Some of the most important technologies available to formulators are those that enhance bioavailability, given the large percentage of low-solubility compounds in today’s pharmaceutical pipelines. Some estimate that the percentage of compounds in Class II and IV of the Biopharmaceutical Classification System (BCS) is as high as 75%, making bioavailability enhancement key to the advancement of many new medicines.

Formulators have many choices in their toolkit when it comes to bioavailability enhancement, so the tough call becomes which one to use for a given compound. Choices include (1) those that alter the form or particle size of the solid-state compound (such as solid amorphous dispersions, nanoparticles, and nanocrystals; (2) those that create new crystalline compounds (such as cocrystals and salts); and (3) those that rely on solvation or complexation (such as surfactants, cosolvents, and lipids).

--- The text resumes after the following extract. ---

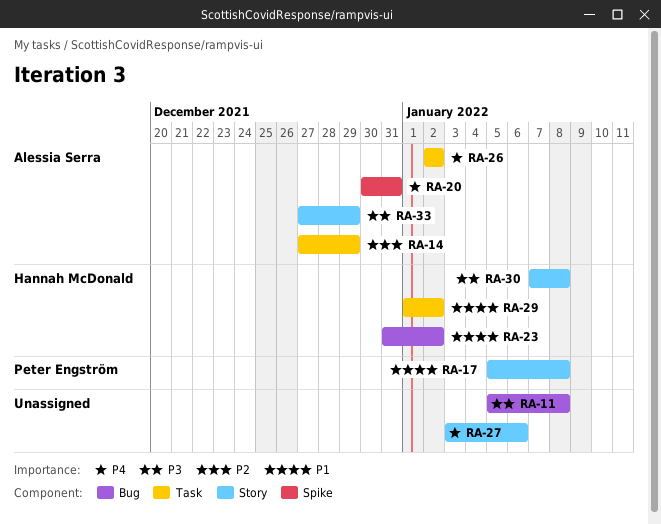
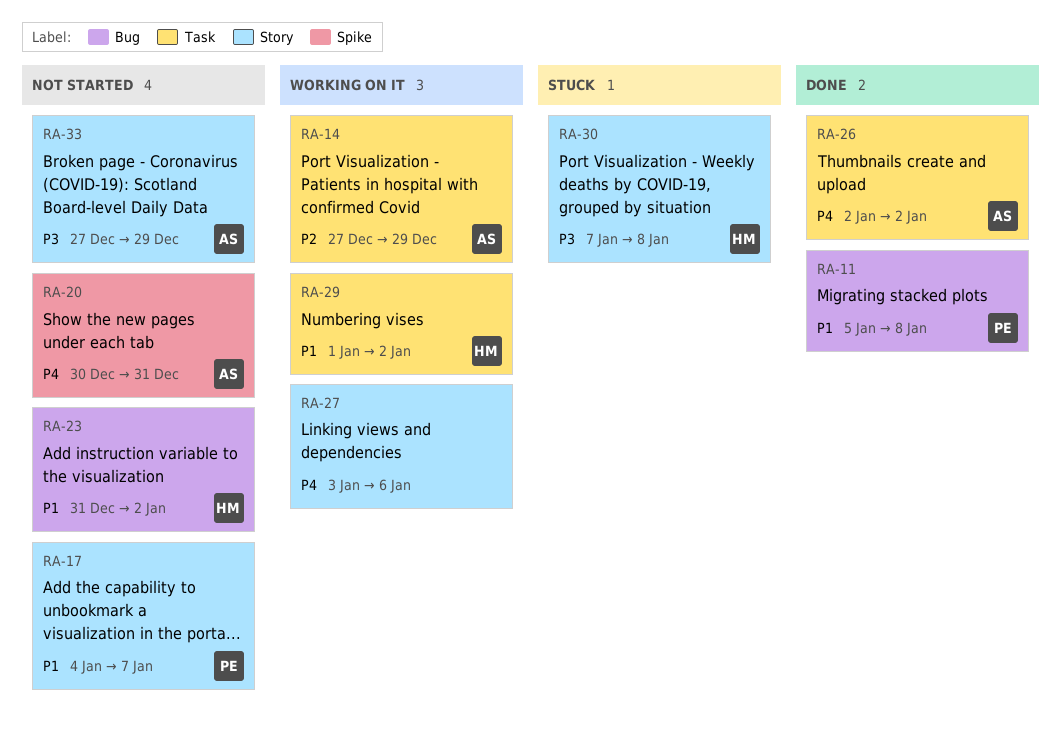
RA-11, owner: none -> Peter Engström
RA-11, priority: P3 -> P1
RA-17, start: Jan 5 -> Jan 4
RA-17, due: Jan 8 -> Jan 7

Clearly, accurate comparison of formulation approaches early in the development process is crucial to avoid wasting valuable active pharmaceutical ingredient (API), time, and money. Methods are needed to pinpoint which formulation is best relative to other options and to ensure in vitro or in silico results accurately track with in vivo performance.

To address this need, Lonza has developed a full complement of tools that accurately predict the performance of bioavailability-enhanced formulations. With careful consideration of test methodology and design, Lonza’s scientists have bridged the gap between every compound being a “research project” to ensuring an efficient science-based testing platform is available to evaluate formulations.